20年以上が過ぎ、「満州国」に変わってからも、日満間ではこの約定を適用して切手の貼り替えを続けました。「満州国」は中国に対する条約・協定を引き継ぐ、という政策からです。

この書状は、書状3銭+航空15銭の料金を芦ノ湖航空18銭切手で1枚貼りし、奉天日本局が昭和9(1934)年5月23日に引き受けています。奉天から新京に満鉄線で運ばれた後、新京日本局が「満州国」白塔切手3枚計18銭に貼り替え、中継印を押して「満州国」の新京頭道溝局との間で交換しました。

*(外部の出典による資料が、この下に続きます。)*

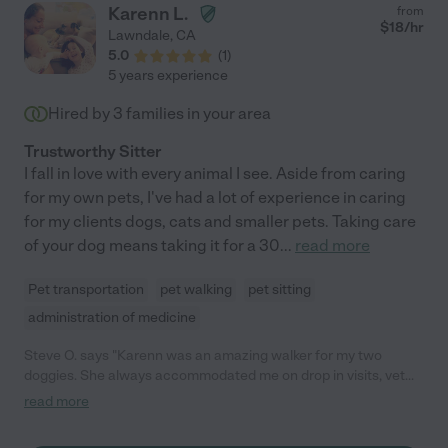
Karenn L.
from
$
18
/hr
Lawndale
,
CA
5.0
(
1
)
5 years experience
Hired by
3
families in your area
Trustworthy Sitter
I fall in love with every animal I see. Aside from caring
for my own pets, I've had a lot of experience in caring
for my clients dogs, cats and smaller pets. Taking care
of your dog means taking it for a 30
...
read more
Pet transportation
pet walking
pet sitting
administration of medicine
Steve O. says "Karenn was an amazing walker for my two
doggies. She always accommodated me on drop in visits, vet
visits, and regular walks with a great attitude. I made a mistake
read more
by letting her go because my roommate offered to save me
money by taking on that responsibility. It didn't work out and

頭道溝局では「満州国」切手を康徳元年=1934年の丸二型印で抹消し、満洲航空に引き渡しました。発信された5月23日中にここまですべてが行われています。この書状は翌24日の満洲航空機に搭載されて新京から哈爾賓に飛び、哈爾賓局がその日の内に配達しました。

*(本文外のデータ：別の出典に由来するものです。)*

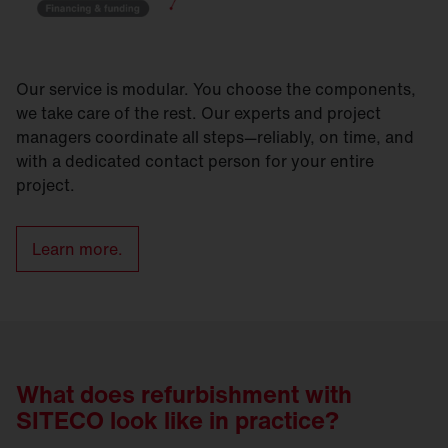
Our service is modular. You choose the components,
we take care of the rest. Our experts and project
managers coordinate all steps—reliably, on time, and
with a dedicated contact person for your entire
project.
Learn more.
What does refurbishment with
SITECO look like in practice?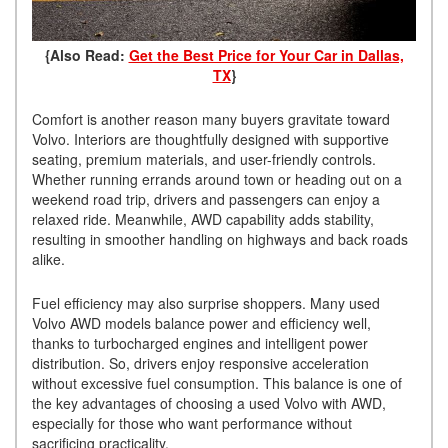
{Also Read:
Get the Best Price for Your Car in Dallas,
TX
}
Comfort is another reason many buyers gravitate toward
Volvo. Interiors are thoughtfully designed with supportive
seating, premium materials, and user-friendly controls.
Whether running errands around town or heading out on a
weekend road trip, drivers and passengers can enjoy a
relaxed ride. Meanwhile, AWD capability adds stability,
resulting in smoother handling on highways and back roads
alike.
Fuel efficiency may also surprise shoppers. Many used
Volvo AWD models balance power and efficiency well,
thanks to turbocharged engines and intelligent power
distribution. So, drivers enjoy responsive acceleration
without excessive fuel consumption. This balance is one of
the key advantages of choosing a used Volvo with AWD,
especially for those who want performance without
sacrificing practicality.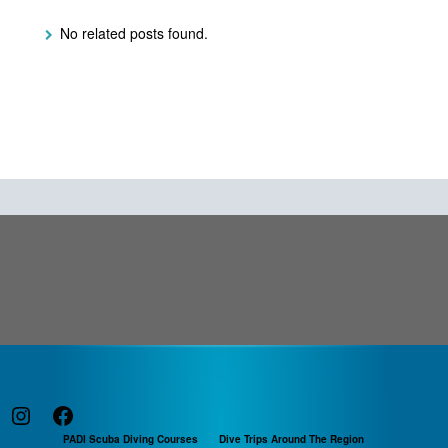
No related posts found.
Instagram
Facebook
PADI Scuba Diving Courses
Dive Trips Around The Region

日本と傀儡国家との関係で、こんなに煩瑣な貼り替え手続きなど本来は無用です。しかし、「満州国」はアイデンティティーを示したかったのです。中国と無関係の新たな第3国ではなく、あくまでも中国の一部の分離国家なのだと。そのための「痩せ我慢」の措置でした。

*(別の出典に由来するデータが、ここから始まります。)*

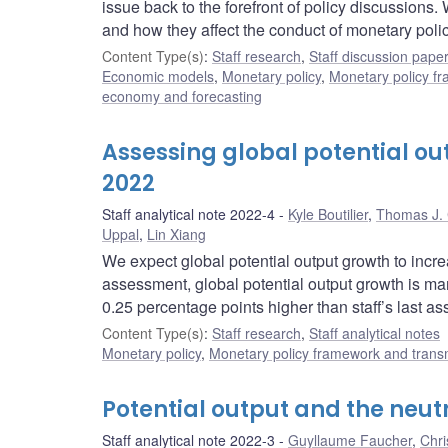
issue back to the forefront of policy discussions
and how they affect the conduct of monetary polic
Content Type(s)
:
Staff research
,
Staff discussion pape
Economic models
,
Monetary policy
,
Monetary policy f
economy and forecasting
Assessing global potential out
2022
Staff analytical note 2022-4
Kyle Boutilier
,
Thomas J. 
Uppal
,
Lin Xiang
We expect global potential output growth to inc
assessment, global potential output growth is mar
0.25 percentage points higher than staff’s last a
Content Type(s)
:
Staff research
,
Staff analytical notes
Monetary policy
,
Monetary policy framework and trans
Potential output and the neut
Staff analytical note 2022-3
Guyllaume Faucher
,
Chri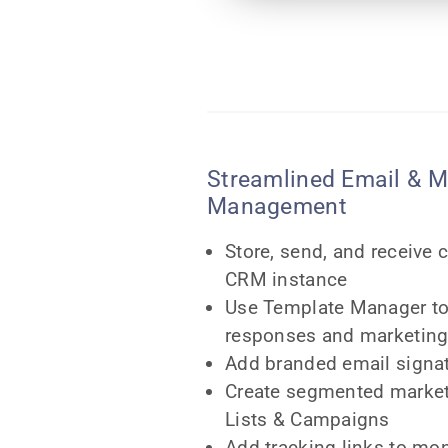
Streamlined Email & M
Management
Store, send, and receive 
CRM instance
Use Template Manager to
responses and marketing
Add branded email signa
Create segmented market
Lists & Campaigns
Add tracking links to mon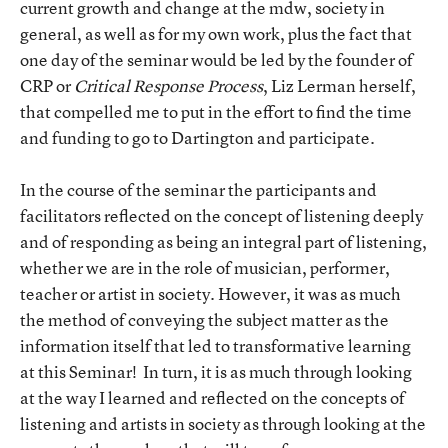
current growth and change at the mdw, society in
general, as well as for my own work, plus the fact that
one day of the seminar would be led by the founder of
CRP or
Critical Response Process
, Liz Lerman herself,
that compelled me to put in the effort to find the time
and funding to go to Dartington and participate.
In the course of the seminar the participants and
facilitators reflected on the concept of listening deeply
and of responding as being an integral part of listening,
whether we are in the role of musician, performer,
teacher or artist in society. However, it was as much
the method of conveying the subject matter as the
information itself that led to transformative learning
at this Seminar! In turn, it is as much through looking
at the way I learned and reflected on the concepts of
listening and artists in society as through looking at the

やがて既成事実が積み重ねられ、そんな建て前さえ必要なくなります。満州帝国郵政総局編『満州国郵政事業概要』によると、1935(昭和10)年11月26日に締結された日満郵便条約により、この貼り替えは廃止されました。

ただし、荒井国太郎氏は別の主張をしています。それより先、「満州国」皇帝溥儀の訪日を記念して35年4月2日に廃止された、しかし公表されなかった、といいます(例えば「南満州郵政史抄」=『郵趣手帖』第5号所載)。

GANはこれを、35年4月に実務上で廃止され、約8ヵ月後の郵便条約でそれが正式に追認されたと理解しています。従って、35年4月-11月の間の日満貼り替え郵便物は、恐らく存在しないでしょう。
posted by GANさん at 23:43| Comment(2) | TrackBack(0) | 「満洲国」 | 更新情報をチェックする
この記事へのコメント
GAN様
いつも楽しく拝見しています。
今回の混貼り貴重な品物のようですが満洲切手4分に薄く見える赤色の流れは何でしょう。
加刷でもされたように見えますが。
Posted by アラベスク at 2014年06月04日 11:14
これは私も気になっていたところですが、他の書類の赤色水性スタンプのインクが湿気などで移ったように見えます。画像のクリックを繰り返すと16倍程度の精細画像が見られますので、ご確認願えたらと思います。